Confessing to your LPs
It’s one thing for GPs to embrace the discomfort of backing outliers. It’s another to convince LPs. Imagine a VC fundraising desk that crossed out all the spreadsheets and market research and replaced with: Trust Us.
Hummingbird Ventures, who I wrote about in my last post, is the source of another fascinating real-life story about a GP having “the talk” with their investors.

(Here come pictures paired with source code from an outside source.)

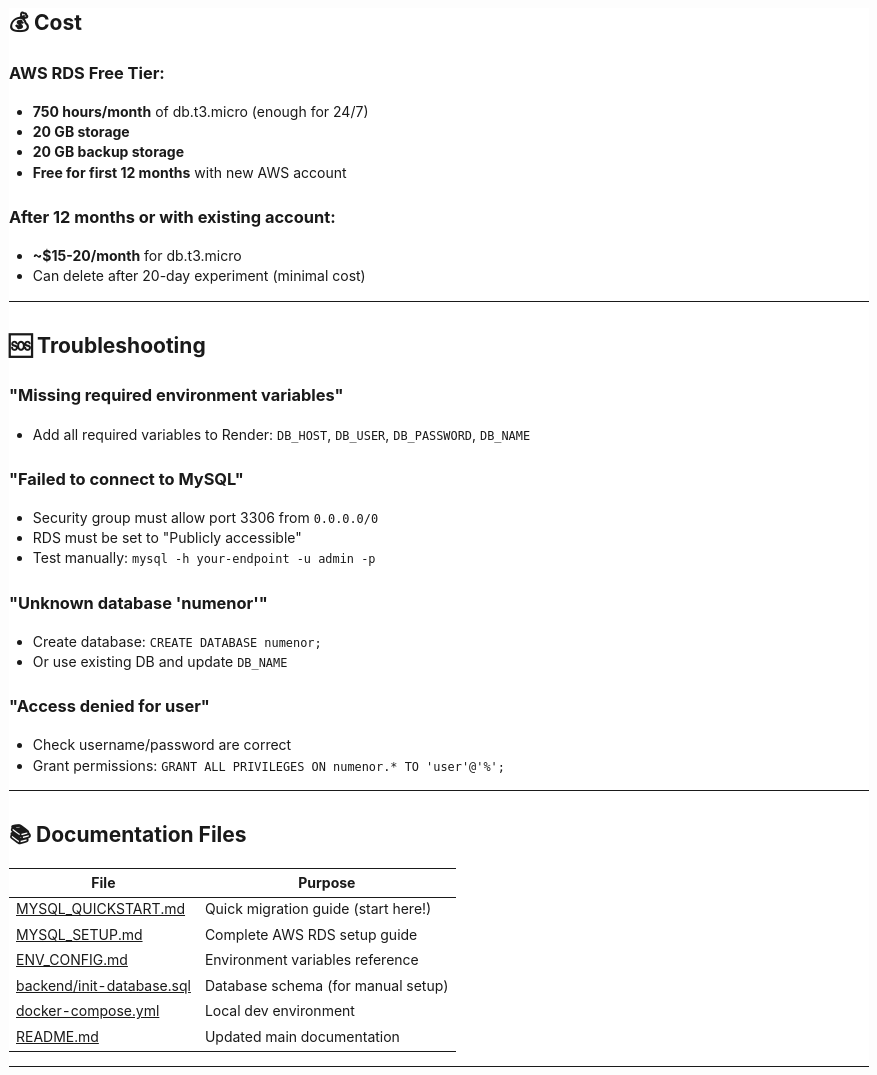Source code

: 
## 💰 Cost

### AWS RDS Free Tier:
- **750 hours/month** of db.t3.micro (enough for 24/7)
- **20 GB storage**
- **20 GB backup storage**
- **Free for first 12 months** with new AWS account

### After 12 months or with existing account:
- **~$15-20/month** for db.t3.micro
- Can delete after 20-day experiment (minimal cost)

---

## 🆘 Troubleshooting

### "Missing required environment variables"
- Add all required variables to Render: `DB_HOST`, `DB_USER`, `DB_PASSWORD`, `DB_NAME`

### "Failed to connect to MySQL"
- Security group must allow port 3306 from `0.0.0.0/0`
- RDS must be set to "Publicly accessible"
- Test manually: `mysql -h your-endpoint -u admin -p`

### "Unknown database 'numenor'"
- Create database: `CREATE DATABASE numenor;`
- Or use existing DB and update `DB_NAME`

### "Access denied for user"
- Check username/password are correct
- Grant permissions: `GRANT ALL PRIVILEGES ON numenor.* TO 'user'@'%';`

---

## 📚 Documentation Files

| File | Purpose |
|------|---------|
| [MYSQL_QUICKSTART.md](./MYSQL_QUICKSTART.md) | Quick migration guide (start here!) |
| [MYSQL_SETUP.md](./MYSQL_SETUP.md) | Complete AWS RDS setup guide |
| [ENV_CONFIG.md](./ENV_CONFIG.md) | Environment variables reference |
| [backend/init-database.sql](./backend/init-database.sql) | Database schema (for manual setup) |
| [docker-compose.yml](./docker-compose.yml) | Local dev environment |
| [README.md](./README.md) | Updated main documentation |

---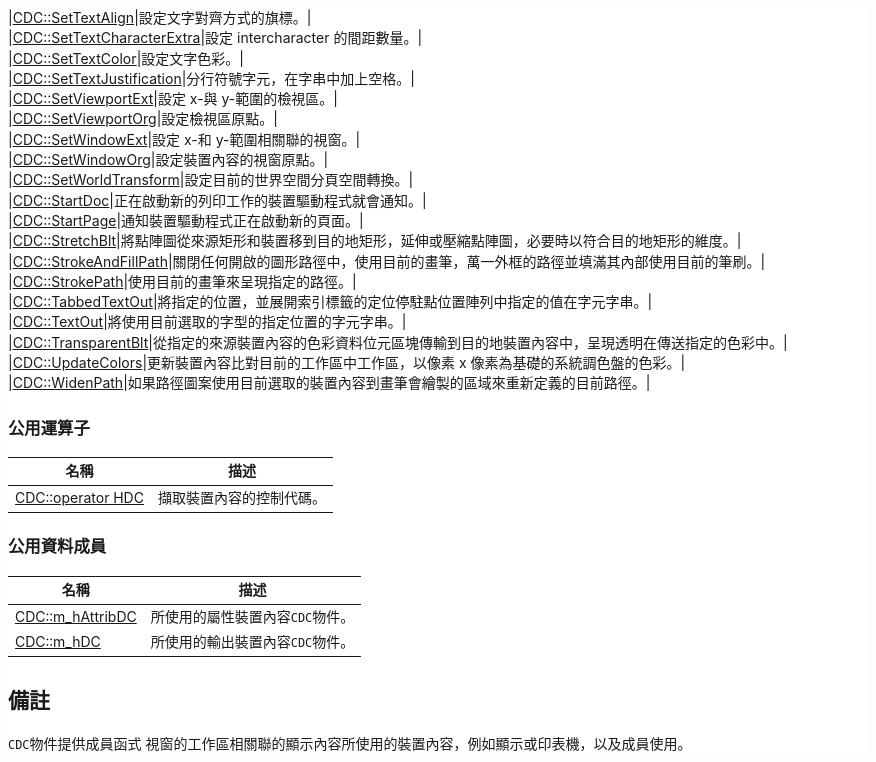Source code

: |[CDC::SetTextAlign](#settextalign)|設定文字對齊方式的旗標。|  
|[CDC::SetTextCharacterExtra](#settextcharacterextra)|設定 intercharacter 的間距數量。|  
|[CDC::SetTextColor](#settextcolor)|設定文字色彩。|  
|[CDC::SetTextJustification](#settextjustification)|分行符號字元，在字串中加上空格。|  
|[CDC::SetViewportExt](#setviewportext)|設定 x-與 y-範圍的檢視區。|  
|[CDC::SetViewportOrg](#setviewportorg)|設定檢視區原點。|  
|[CDC::SetWindowExt](#setwindowext)|設定 x-和 y-範圍相關聯的視窗。|  
|[CDC::SetWindowOrg](#setwindoworg)|設定裝置內容的視窗原點。|  
|[CDC::SetWorldTransform](#setworldtransform)|設定目前的世界空間分頁空間轉換。|  
|[CDC::StartDoc](#startdoc)|正在啟動新的列印工作的裝置驅動程式就會通知。|  
|[CDC::StartPage](#startpage)|通知裝置驅動程式正在啟動新的頁面。|  
|[CDC::StretchBlt](#stretchblt)|將點陣圖從來源矩形和裝置移到目的地矩形，延伸或壓縮點陣圖，必要時以符合目的地矩形的維度。|  
|[CDC::StrokeAndFillPath](#strokeandfillpath)|關閉任何開啟的圖形路徑中，使用目前的畫筆，萬一外框的路徑並填滿其內部使用目前的筆刷。|  
|[CDC::StrokePath](#strokepath)|使用目前的畫筆來呈現指定的路徑。|  
|[CDC::TabbedTextOut](#tabbedtextout)|將指定的位置，並展開索引標籤的定位停駐點位置陣列中指定的值在字元字串。|  
|[CDC::TextOut](#textout)|將使用目前選取的字型的指定位置的字元字串。|  
|[CDC::TransparentBlt](#transparentblt)|從指定的來源裝置內容的色彩資料位元區塊傳輸到目的地裝置內容中，呈現透明在傳送指定的色彩中。|  
|[CDC::UpdateColors](#updatecolors)|更新裝置內容比對目前的工作區中工作區，以像素 x 像素為基礎的系統調色盤的色彩。|  
|[CDC::WidenPath](#widenpath)|如果路徑圖案使用目前選取的裝置內容到畫筆會繪製的區域來重新定義的目前路徑。|  
  
### <a name="public-operators"></a>公用運算子  
  
|名稱|描述|  
|----------|-----------------|  
|[CDC::operator HDC](#operator_hdc)|擷取裝置內容的控制代碼。|  
  
### <a name="public-data-members"></a>公用資料成員  
  
|名稱|描述|  
|----------|-----------------|  
|[CDC::m_hAttribDC](#m_hattribdc)|所使用的屬性裝置內容`CDC`物件。|  
|[CDC::m_hDC](#m_hdc)|所使用的輸出裝置內容`CDC`物件。|  
  
## <a name="remarks"></a>備註  
 `CDC`物件提供成員函式 視窗的工作區相關聯的顯示內容所使用的裝置內容，例如顯示或印表機，以及成員使用。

At some point, early in their fund, founder/partner Barend Van Den Brande decided he needed to make a confession to his LPs:
“I said to my own LPs, ‘Listen guys, we’ve got to do a confession’…He proceeded to run through a hypothetical with the collected LPs. Imagine if Hummingbird had invested in all of the good companies it had seen and none of the bad ones, that it had, in effect, a 100% hit rate. How would such a record have been possible? What rationale could have led to that outcome, with the benefit of hindsight? “I told them, ‘Listen, I know this sounds like a bit like of an iffy or a shaky type of exercise. But the only way to do that is to put 80% on the founder. And you know what? I’m taking all of your money here, and for the last two years, we’ve been leaning in a direction which is super uncomfortable.’” Hummingbird could say what the assembled LPs might have wanted it to say, to spout acronyms and facile frameworks (“we are really good at acronyms in the tech industry,” Van den Brande remarked), but that wasn’t the reality of their approach. Hummingbird believed that founders were four-fifths of the equation – that was its confession. “‘We do this with your money, you need to know.’”
Mario Gabriele (The Generalist) in The Best Venture Firm You’ve Never Heard Of
Almost all early stage investors say they invest primarily in founders. But if you take the time to read about Hummingbird you’ll realize that this is not idle talk or platitudes. This was a doubling down on some truly unusual criteria for identifying outlier founders: trauma in their history, neurodiversity and not turning away from founders that looked like automatic passes for other VCs.
This worked out great for Hummingbird’s LPs but would be challenge for most.
The Power Law Challenge
Everyone knows about the power law in venture capital: 80% of the returns come from 20% of the deals. That obviously does not mean that 20% of all investments will be huge winners.
It does mean that being contrarian is essential, not optional. Otherwise even with reasonably good bets you end up with 20% of the return potential, leaving 80% to the contrarians.
I’ve mentioned only three obstacles to being contrarian, but they are important ones:
The venture model has built-in incentives that make it harder to make outlier bets
Most people are influenced by groupthink and their own biases
It’s more difficult to convince LPs to back a contrarian strategy
Funds can generate better returns, and more outliers will get funded, if VCs are more aware of how these obstacles subtly discourage them from being truly contrarian.